Because you can’t raise emotionally safe kids from an emotionally unsafe place.
Parenting isn’t just about raising children, it’s about meeting the unhealed parts of yourself you didn’t know were still there. Every tantrum, every slammed door, every exhausted “Mom!” can stir something old inside you – an echo of your own unmet needs.
In a recent episode of the MOMents podcast, I spoke with Marizanne Naested, a trauma-informed sexuality and relationship counsellor, about what it really means to heal while parenting and why doing so is the bravest form of love there is.
When Your Inner Child Meets Your Actual Child
Marizanne explained that trauma isn’t only the big, visible things, it’s the quiet lessons we absorbed when we were too small to question them. It’s the people-pleasing, the fear of getting it wrong, the belief that love has to be earned. Those coping strategies kept us safe once, but now, they can become barriers between us and our children.
You know that moment when you snap at your kid and instantly feel guilty? That’s not just a “bad mom” moment. It’s your nervous system replaying an old story. Healing begins when you pause and ask, “What is this really about?”
The awareness itself is progress.
The Radical Transformation of Motherhood
Motherhood doesn’t just change your schedule, it rewires your brain, body and sense of self. It’s a complete identity shift, yet no one warns you that grief is part of it. Grief for your old independence. For the version of you who slept, dreamed and had long, uninterrupted thoughts.
We keep trying to “get back” to who we were before, but as Marizanne reminded me, you’re not supposed to go back. The goal isn’t to return, it’s to integrate. To let the old you and the new you coexist with compassion.

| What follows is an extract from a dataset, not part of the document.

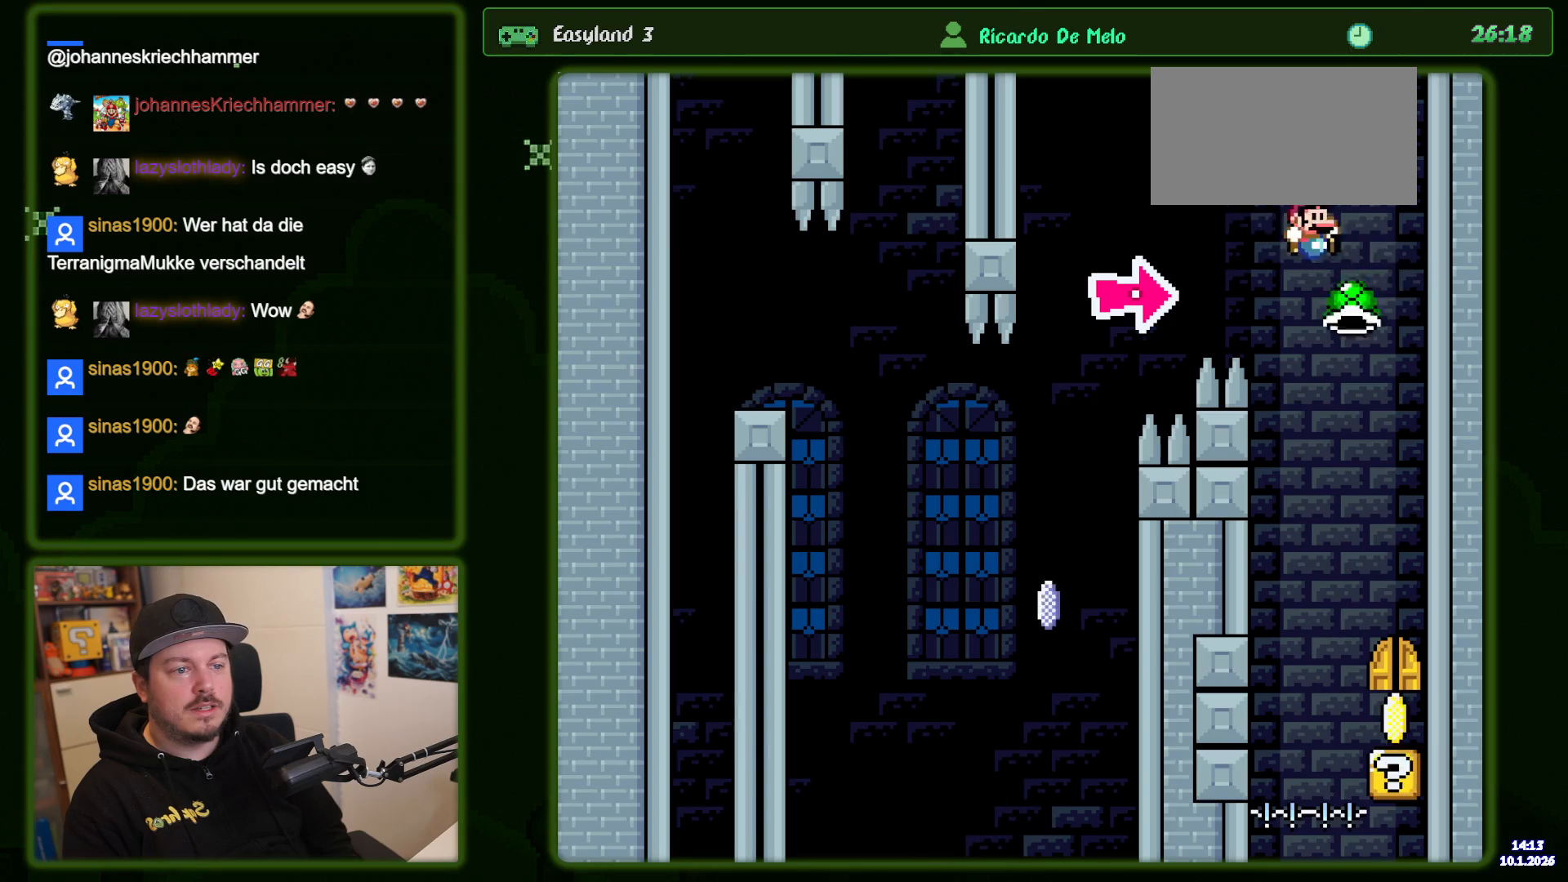
{"buttons": ["B", "Y"], "events": []}
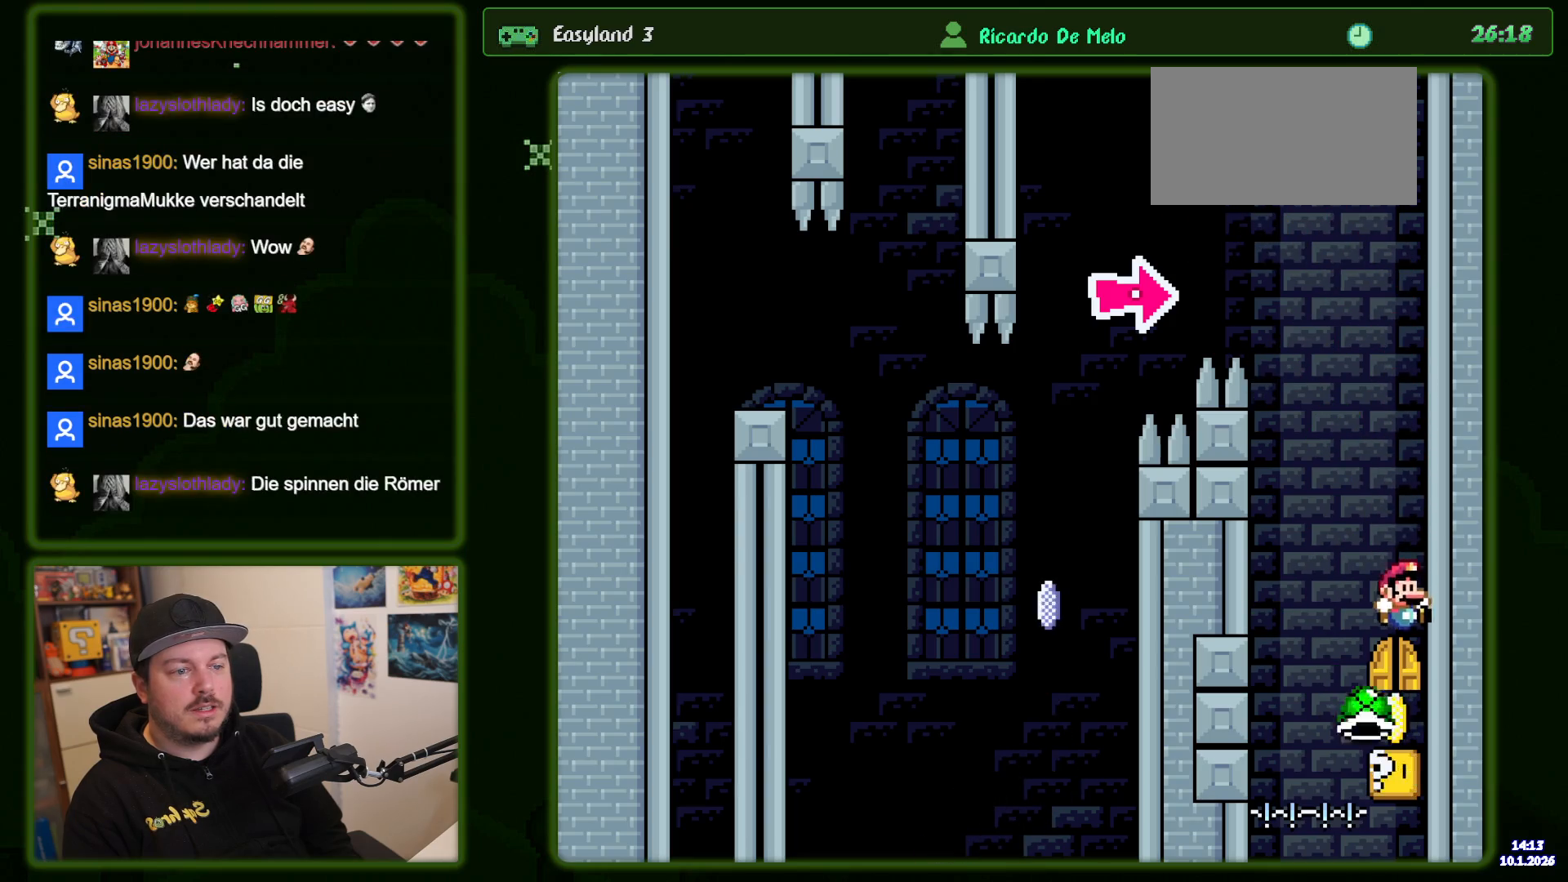
{"buttons": ["B", "Y"], "events": []}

Building Support While You Break Cycles
Healing isn’t something you do in isolation. It’s relational. You need people who can hold space for your evolution, a partner who listens without fixing, a friend who doesn’t flinch at your mess, a therapist who helps you decode your triggers.
Even small acts like sitting under the stars with your partner, journaling your reactions or breathing before you respond rebuild emotional safety at home.

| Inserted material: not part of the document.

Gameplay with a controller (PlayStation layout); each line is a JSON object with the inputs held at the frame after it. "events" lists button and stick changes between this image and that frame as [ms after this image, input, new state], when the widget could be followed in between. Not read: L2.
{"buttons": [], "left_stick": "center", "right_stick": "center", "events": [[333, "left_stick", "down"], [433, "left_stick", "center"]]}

And if one partner grows faster than the other? Growth in one person still shifts the dynamic. Stay curious, stay connected and keep talking.
Transformation isn’t always synchronized, but it’s contagious.
Befriend Your Reality
Perhaps the most powerful thing Marizanne said was this: “Befriend your reality.” Healing starts when you stop resisting what is, like the sleepless nights, the frustration, the fear, and begin asking how you can meet it with intention.
Parenting will always hold mirrors up to your unhealed parts. But every time you choose reflection over reaction and compassion over control, you rewrite your family story.